##### Given entries #####

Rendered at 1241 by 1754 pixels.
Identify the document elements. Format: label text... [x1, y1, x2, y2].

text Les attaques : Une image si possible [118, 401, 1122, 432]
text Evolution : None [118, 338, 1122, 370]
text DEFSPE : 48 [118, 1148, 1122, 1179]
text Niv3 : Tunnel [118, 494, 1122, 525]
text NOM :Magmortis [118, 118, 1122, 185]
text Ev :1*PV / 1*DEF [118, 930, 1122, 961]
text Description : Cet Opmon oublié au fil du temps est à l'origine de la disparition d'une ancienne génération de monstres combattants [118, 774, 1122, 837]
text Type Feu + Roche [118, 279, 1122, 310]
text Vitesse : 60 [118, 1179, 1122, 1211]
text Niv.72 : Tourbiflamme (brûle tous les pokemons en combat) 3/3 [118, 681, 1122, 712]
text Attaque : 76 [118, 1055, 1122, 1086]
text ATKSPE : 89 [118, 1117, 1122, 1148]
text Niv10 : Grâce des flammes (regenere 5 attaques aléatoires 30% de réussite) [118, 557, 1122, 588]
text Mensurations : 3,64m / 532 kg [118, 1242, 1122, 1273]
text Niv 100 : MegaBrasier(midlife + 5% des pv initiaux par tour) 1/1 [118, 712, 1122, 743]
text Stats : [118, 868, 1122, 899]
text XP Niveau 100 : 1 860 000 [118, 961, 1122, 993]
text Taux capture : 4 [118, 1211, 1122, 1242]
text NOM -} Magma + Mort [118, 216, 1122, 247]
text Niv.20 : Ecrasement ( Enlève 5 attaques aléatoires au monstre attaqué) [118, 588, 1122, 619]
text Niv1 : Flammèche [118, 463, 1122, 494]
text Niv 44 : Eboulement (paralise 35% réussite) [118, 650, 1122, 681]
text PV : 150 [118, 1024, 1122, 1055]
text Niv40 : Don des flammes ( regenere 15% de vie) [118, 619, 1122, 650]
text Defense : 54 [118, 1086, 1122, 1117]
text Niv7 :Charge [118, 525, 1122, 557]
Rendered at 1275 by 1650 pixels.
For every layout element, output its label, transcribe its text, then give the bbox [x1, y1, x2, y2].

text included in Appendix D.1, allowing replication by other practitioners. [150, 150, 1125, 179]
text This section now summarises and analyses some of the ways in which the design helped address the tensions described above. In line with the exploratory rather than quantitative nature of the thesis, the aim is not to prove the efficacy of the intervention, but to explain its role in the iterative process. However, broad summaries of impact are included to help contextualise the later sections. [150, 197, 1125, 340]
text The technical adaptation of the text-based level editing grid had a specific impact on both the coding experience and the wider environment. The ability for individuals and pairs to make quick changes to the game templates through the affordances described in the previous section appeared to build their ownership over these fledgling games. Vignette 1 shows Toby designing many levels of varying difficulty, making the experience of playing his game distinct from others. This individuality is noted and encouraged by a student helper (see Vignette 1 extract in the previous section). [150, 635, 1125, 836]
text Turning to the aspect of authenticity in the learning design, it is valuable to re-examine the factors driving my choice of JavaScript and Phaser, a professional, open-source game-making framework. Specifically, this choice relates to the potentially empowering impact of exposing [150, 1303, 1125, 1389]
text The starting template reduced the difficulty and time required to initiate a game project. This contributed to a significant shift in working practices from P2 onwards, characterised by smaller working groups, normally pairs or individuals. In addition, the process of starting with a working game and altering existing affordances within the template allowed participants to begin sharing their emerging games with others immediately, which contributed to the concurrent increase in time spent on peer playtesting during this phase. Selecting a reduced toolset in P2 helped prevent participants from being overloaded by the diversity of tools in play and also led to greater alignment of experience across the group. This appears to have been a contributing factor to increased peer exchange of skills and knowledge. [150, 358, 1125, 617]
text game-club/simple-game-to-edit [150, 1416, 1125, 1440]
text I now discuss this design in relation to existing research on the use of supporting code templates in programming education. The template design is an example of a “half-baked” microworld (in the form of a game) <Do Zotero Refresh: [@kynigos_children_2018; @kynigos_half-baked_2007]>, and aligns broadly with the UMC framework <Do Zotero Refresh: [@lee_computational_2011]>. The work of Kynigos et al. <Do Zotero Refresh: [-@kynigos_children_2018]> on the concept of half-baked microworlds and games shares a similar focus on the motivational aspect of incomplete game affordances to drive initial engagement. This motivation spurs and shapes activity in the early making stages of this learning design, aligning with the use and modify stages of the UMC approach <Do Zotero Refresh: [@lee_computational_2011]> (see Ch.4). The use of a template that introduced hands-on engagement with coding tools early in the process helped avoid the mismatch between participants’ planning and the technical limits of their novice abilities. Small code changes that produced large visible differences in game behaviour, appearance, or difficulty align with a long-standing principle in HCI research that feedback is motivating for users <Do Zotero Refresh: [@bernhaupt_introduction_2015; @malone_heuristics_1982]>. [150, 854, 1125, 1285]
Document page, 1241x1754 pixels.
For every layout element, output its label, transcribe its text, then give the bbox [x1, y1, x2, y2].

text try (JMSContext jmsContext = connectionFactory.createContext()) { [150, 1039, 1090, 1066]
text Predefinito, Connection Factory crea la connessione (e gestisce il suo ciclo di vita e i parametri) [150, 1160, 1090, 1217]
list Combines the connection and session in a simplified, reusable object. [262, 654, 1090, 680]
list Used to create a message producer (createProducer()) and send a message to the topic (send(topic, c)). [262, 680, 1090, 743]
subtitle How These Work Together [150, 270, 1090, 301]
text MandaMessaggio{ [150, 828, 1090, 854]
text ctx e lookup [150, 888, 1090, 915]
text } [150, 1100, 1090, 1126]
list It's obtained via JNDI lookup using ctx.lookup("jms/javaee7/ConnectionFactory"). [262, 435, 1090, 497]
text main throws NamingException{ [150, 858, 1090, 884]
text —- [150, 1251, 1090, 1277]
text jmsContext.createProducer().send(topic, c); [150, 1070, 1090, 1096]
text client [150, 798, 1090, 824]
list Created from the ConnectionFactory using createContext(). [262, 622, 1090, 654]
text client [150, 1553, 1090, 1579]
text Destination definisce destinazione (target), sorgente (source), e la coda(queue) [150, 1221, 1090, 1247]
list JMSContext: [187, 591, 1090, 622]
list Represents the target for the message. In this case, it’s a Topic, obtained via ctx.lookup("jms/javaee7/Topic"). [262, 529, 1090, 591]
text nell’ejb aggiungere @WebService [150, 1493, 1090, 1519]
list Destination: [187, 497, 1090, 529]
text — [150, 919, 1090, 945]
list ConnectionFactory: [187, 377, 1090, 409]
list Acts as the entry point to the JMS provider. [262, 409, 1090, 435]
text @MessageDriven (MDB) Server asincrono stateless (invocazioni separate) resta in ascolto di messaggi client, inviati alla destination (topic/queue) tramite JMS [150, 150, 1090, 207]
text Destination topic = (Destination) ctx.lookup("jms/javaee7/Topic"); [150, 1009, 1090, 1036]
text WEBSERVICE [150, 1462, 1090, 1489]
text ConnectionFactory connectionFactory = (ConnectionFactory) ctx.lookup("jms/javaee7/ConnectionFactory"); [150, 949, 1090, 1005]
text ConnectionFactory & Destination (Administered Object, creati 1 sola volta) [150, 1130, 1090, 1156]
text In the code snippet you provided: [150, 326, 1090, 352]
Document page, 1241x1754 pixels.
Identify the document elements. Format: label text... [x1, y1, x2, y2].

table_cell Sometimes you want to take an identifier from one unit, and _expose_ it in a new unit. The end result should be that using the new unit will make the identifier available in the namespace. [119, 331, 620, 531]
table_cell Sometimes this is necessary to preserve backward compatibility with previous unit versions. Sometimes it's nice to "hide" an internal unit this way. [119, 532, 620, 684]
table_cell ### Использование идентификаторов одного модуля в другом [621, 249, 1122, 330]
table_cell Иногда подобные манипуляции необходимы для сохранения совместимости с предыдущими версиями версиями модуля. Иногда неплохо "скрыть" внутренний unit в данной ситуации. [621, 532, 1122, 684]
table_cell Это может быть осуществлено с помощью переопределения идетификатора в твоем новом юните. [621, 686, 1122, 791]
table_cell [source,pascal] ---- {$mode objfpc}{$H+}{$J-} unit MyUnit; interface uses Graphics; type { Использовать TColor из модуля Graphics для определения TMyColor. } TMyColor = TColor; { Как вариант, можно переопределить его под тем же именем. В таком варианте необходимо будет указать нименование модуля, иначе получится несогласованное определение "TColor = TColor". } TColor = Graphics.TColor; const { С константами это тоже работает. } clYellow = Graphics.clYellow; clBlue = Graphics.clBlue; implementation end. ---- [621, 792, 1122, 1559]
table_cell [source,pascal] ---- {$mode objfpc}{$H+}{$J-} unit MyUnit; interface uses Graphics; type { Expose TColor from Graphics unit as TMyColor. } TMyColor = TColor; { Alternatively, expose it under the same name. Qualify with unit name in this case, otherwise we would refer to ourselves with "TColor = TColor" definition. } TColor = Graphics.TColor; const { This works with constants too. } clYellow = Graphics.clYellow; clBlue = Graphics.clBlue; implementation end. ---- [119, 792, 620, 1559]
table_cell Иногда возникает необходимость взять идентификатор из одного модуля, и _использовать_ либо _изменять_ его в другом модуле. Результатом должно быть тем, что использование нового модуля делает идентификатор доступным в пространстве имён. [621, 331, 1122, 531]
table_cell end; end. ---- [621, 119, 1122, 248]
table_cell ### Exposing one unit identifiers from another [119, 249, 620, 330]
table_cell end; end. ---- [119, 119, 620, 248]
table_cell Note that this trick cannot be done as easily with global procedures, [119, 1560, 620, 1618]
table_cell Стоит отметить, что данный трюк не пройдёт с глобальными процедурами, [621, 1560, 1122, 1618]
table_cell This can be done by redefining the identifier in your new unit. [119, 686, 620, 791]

#####

> [Exercise prompt]
Convert the records from the line with "table_cell Sometimes you" to the line with "792, 620, 1559]", both included, into a JSON list of strings with one string per line and no blank lines.

> [The completed task]
[
  "table_cell Sometimes you want to take an identifier from one unit, and _expose_ it in a new unit. The end result should be that using the new unit will make the identifier available in the namespace. [119, 331, 620, 531]",
  "table_cell Sometimes this is necessary to preserve backward compatibility with previous unit versions. Sometimes it's nice to \"hide\" an internal unit this way. [119, 532, 620, 684]",
  "table_cell ### Использование идентификаторов одного модуля в другом [621, 249, 1122, 330]",
  "table_cell Иногда подобные манипуляции необходимы для сохранения совместимости с предыдущими версиями версиями модуля. Иногда неплохо \"скрыть\" внутренний unit в данной ситуации. [621, 532, 1122, 684]",
  "table_cell Это может быть осуществлено с помощью переопределения идетификатора в твоем новом юните. [621, 686, 1122, 791]",
  "table_cell [source,pascal] ---- {$mode objfpc}{$H+}{$J-} unit MyUnit; interface uses Graphics; type { Использовать TColor из модуля Graphics для определения TMyColor. } TMyColor = TColor; { Как вариант, можно переопределить его под тем же именем. В таком варианте необходимо будет указать нименование модуля, иначе получится несогласованное определение \"TColor = TColor\". } TColor = Graphics.TColor; const { С константами это тоже работает. } clYellow = Graphics.clYellow; clBlue = Graphics.clBlue; implementation end. ---- [621, 792, 1122, 1559]",
  "table_cell [source,pascal] ---- {$mode objfpc}{$H+}{$J-} unit MyUnit; interface uses Graphics; type { Expose TColor from Graphics unit as TMyColor. } TMyColor = TColor; { Alternatively, expose it under the same name. Qualify with unit name in this case, otherwise we would refer to ourselves with \"TColor = TColor\" definition. } TColor = Graphics.TColor; const { This works with constants too. } clYellow = Graphics.clYellow; clBlue = Graphics.clBlue; implementation end. ---- [119, 792, 620, 1559]"
]